Something that not a lot of people think about, even very serious animal lovers, is what happens to your pet after you pass away? As with most estate planning issues, the answer is: it is up to you. If you do nothing, a pet is considered under Wisconsin law to be personal property, and would be treated like a piece of furniture or that antique clock that everyone has their eye on. In some cases, there is a beneficiary willing to adopt your pet, or find a good home. In other cases, there is not. When that occurs, pets often are shuttled to an animal shelter, where they sometimes find a good home.

An example we love to use when discussing estate planning for pets, is that of real estate and hotel tycoon, Leona Helmsley, who famously left $12 million dollars to her dog, Trouble. Even if you don’t have $12 million dollars, but you love your pets like family, how do you plan for them? There are several options, but the two most common are to set up a “pet trust” or to specifically discuss your pet in your will. The first option is more complex, but it also gives one the assurance of exactly what a trustee of a pet trust is allowed to do for the lifetime of a pet. A pet trust is also a private document that does not get filed with the register in probate, so it never becomes public knowledge. It also avoids your pet ever becoming a piece of personal property subject to distribution.

The simpler option is to either bequeath your pet to a specific person (hopefully you know ahead of time that the person wants your pet), or direct your personal representative to take special steps in regards to the care and maintenance of your pet.
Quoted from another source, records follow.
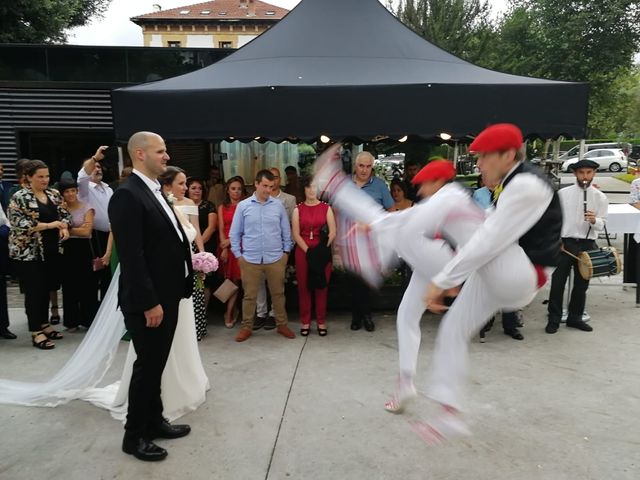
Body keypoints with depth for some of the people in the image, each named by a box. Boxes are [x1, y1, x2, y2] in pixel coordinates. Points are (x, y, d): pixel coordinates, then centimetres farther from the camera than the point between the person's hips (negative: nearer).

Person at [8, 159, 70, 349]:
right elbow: (19, 223, -17)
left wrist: (64, 227, -10)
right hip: (28, 252, -6)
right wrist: (49, 225, -21)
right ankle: (36, 332, 6)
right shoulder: (19, 197, -9)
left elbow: (65, 214, 12)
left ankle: (44, 325, 25)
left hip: (51, 250, 6)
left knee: (46, 289, 12)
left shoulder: (54, 194, 9)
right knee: (34, 291, -2)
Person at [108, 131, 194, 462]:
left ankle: (153, 421, 34)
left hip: (166, 296, 9)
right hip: (147, 301, -9)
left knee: (157, 364, 19)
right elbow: (131, 256, -23)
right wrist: (149, 302, -22)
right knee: (147, 366, 4)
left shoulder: (156, 191, 12)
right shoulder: (127, 195, -18)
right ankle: (134, 435, 22)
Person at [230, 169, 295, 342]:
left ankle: (282, 325, 27)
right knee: (249, 295, 10)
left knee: (278, 294, 13)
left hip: (276, 259, 1)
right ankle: (246, 327, 24)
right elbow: (234, 233, 4)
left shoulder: (278, 205, 0)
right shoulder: (243, 206, -1)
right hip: (250, 260, -1)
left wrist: (286, 251, 5)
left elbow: (286, 231, 7)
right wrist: (238, 255, 1)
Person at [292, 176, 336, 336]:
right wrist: (308, 251, -13)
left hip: (322, 253, 0)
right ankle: (305, 322, 13)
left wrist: (321, 250, -12)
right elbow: (296, 234, -1)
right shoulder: (298, 209, 6)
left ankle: (321, 321, 13)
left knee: (322, 287, 3)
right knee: (303, 287, 4)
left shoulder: (326, 208, 5)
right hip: (303, 252, 1)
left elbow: (333, 232, -1)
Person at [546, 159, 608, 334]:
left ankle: (575, 317, 28)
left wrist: (594, 220, -21)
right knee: (558, 282, 1)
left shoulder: (600, 197, 2)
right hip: (564, 243, -2)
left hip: (588, 245, 2)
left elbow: (602, 224, 1)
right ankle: (554, 319, 12)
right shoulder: (563, 193, -2)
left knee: (581, 284, 13)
Keep your pets in mind when you do your estate planning. I’m sure they will appreciate it!

Playing Keep Away: Exempt Assets

Efficient planning for Medicaid qualification often feels like a game of “keep away”. What is the State going to be able to keep, and what can a person keep safe? One of the most important ways to plan for Medicaid qualification is determining which assets, if any, are exempt from inclusion in a person’s assets, or in the assets that a spouse is able to retain. Many people don’t understand what can be retained, and what doesn’t count at all when making an application for Medicaid. The most commonly exempt assets for a single person are:

-$2,000.00 cash;

-pre-paid burial and funeral arrangements and;

-personal property (clothing, electronics, household items, etc.).

For the spouse not on Medicaid, in addition to the above items:

-homestead property (house and all contiguous land);

-one vehicle, and;

-all of the community spouse’s retirement accounts.

As with any and all topics involving Medicaid, there are several quirks, nuances and exceptions to consider. There are several other potentially exempt assets (as well as “unavailable” assets which is the subject of a different article) depending on each individual situation. For example, this article does not discuss the additional assets that the spouse is allowed to retain (which I do not consider “exempt” for these purposes.)

Planning ahead, and shifting of assets from non-exempt to exempt can be a great way to retain as many of your hard-earned assets as possible. Just as in a game of keep away, timing can be vitally important. Doing something too early, or too late, can result in you or your loved one losing the game.